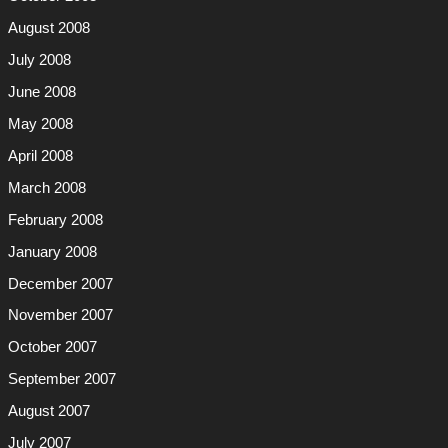
August 2008
July 2008
June 2008
May 2008
April 2008
March 2008
February 2008
January 2008
December 2007
November 2007
October 2007
September 2007
August 2007
July 2007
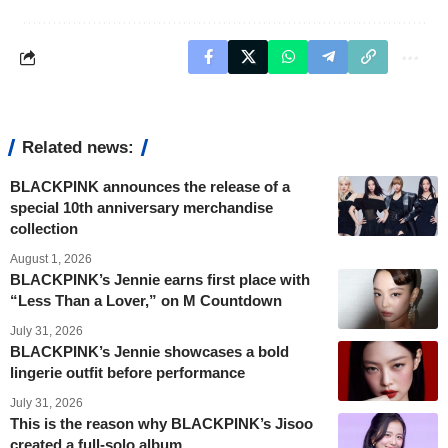
Related news:
BLACKPINK announces the release of a
special 10th anniversary merchandise
collection
August 1, 2026
BLACKPINK’s Jennie earns first place with
“Less Than a Lover,” on M Countdown
July 31, 2026
BLACKPINK’s Jennie showcases a bold
lingerie outfit before performance
July 31, 2026
This is the reason why BLACKPINK’s Jisoo
created a full-solo album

....

(Work to complete): Retype the text from every item above, line for line and unchanged, and leave the pictures out of your answer.

(Reply to the exercise):
August 2008
July 2008
June 2008
May 2008
April 2008
March 2008
February 2008
January 2008
December 2007
November 2007
October 2007
September 2007
August 2007
July 2007
Related news:
BLACKPINK announces the release of a
special 10th anniversary merchandise
collection
August 1, 2026
BLACKPINK’s Jennie earns first place with
“Less Than a Lover,” on M Countdown
July 31, 2026
BLACKPINK’s Jennie showcases a bold
lingerie outfit before performance
July 31, 2026
This is the reason why BLACKPINK’s Jisoo
created a full-solo album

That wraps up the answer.